No effect of calcitriol on insulin-mediated glucose uptake in healthy subjects.

Administration of active vitamin D (calcitriol) improves insulin sensitivity in uraemic patients. These patients have subnormal plasma calcitriol concentrations in parallel with increased intact parathyroid hormone (PTH) concentrations. It is therefore unclear whether the improvement in insulin sensitivity results from a direct effect of calcitriol or from amelioration of secondary hyperparathyroidism. So far, no evidence has been presented that insulin sensitivity is specifically affected by calcitriol in healthy subjects. We investigated the effect of (supra)therapeutic doses of calcitriol on insulin sensitivity in healthy volunteers. In a double-blind parallel group design, 18 healthy male subjects received in random order either placebo or 1.5 micrograms of calcitriol per day by mouth for 7 days. Insulin-mediated glucose uptake, i.e. insulin sensitivity, was assessed using the euglycaemic clamp technique. Mean glucose disposal rate, i.e. M-value, was not significantly affected by placebo or calcitriol treatment (placebo: 7.1 +/- 1.3 mg kg-1 min-1 before and 7.2 +/- 1.5 mg kg-1 min-1 after treatment; calcitriol 7.0 +/- 1.4 mg kg-1 min-1 and 7.2 +/- 1.4 mg kg-1 min-1).
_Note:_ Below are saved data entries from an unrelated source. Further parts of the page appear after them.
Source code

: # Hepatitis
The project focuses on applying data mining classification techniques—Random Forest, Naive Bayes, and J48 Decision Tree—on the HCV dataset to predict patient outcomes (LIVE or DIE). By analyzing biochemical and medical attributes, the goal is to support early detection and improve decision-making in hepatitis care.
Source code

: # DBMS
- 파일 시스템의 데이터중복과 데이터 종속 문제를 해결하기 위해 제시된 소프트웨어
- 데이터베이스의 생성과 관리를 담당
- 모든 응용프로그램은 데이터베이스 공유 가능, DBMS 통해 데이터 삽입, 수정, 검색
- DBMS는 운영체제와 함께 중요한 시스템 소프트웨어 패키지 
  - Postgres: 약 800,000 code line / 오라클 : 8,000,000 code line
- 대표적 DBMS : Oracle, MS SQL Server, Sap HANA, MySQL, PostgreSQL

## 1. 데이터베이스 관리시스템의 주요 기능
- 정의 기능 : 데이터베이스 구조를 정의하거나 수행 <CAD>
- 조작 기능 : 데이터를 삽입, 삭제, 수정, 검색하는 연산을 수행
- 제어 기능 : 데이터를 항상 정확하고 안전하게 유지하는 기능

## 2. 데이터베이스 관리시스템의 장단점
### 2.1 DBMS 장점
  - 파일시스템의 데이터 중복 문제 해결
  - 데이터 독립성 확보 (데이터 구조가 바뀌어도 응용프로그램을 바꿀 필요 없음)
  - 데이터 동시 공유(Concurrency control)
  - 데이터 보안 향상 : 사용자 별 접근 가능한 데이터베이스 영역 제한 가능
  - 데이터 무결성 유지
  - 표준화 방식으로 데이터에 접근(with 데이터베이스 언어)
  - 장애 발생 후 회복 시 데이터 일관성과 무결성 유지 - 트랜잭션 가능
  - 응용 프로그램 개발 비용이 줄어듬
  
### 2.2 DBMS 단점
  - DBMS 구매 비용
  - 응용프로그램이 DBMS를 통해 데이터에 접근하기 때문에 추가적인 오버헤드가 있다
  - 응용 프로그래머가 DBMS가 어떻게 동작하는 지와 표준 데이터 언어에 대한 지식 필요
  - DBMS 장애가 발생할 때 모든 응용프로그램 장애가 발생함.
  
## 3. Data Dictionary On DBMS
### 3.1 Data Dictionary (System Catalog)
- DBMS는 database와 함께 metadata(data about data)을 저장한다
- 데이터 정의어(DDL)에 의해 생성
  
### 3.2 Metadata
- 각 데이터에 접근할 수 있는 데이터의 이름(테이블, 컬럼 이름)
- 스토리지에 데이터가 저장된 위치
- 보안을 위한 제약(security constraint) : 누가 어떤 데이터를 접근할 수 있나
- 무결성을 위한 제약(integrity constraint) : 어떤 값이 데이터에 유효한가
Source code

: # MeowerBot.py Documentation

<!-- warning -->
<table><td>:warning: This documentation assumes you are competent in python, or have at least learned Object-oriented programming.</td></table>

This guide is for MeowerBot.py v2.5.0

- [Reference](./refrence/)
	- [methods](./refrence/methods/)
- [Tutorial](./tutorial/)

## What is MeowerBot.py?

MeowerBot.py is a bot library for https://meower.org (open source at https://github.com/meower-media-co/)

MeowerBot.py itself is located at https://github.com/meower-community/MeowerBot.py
There were no significant changes in mean plasma glucose, insulin, phosphate, bicarbonate and ionized calcium concentrations after administration of placebo or calcitriol. Furthermore, platelet intracellular calcium concentration (assessed by fluorescence spectroscopy) and mean arterial blood pressure (24 h ambulatory measurement) did not change with placebo and calcitriol treatment. On the other hand, mean intact PTH concentration decreased significantly (P < 0.01) with calcitriol treatment, but not with placebo. In addition, mean 24 h urinary calcium excretion increased significantly (P < 0.05) with calcitriol administration but was unchanged with placebo. Administration of (supra)physiological doses of calcitriol has no effect on insulin sensitivity in healthy subjects, despite a significant decrease in PTH concentrations. These observations are compatible with the notion that the effect of calcitriol on insulin sensitivity is present only in uraemic calcitriol-depleted patients.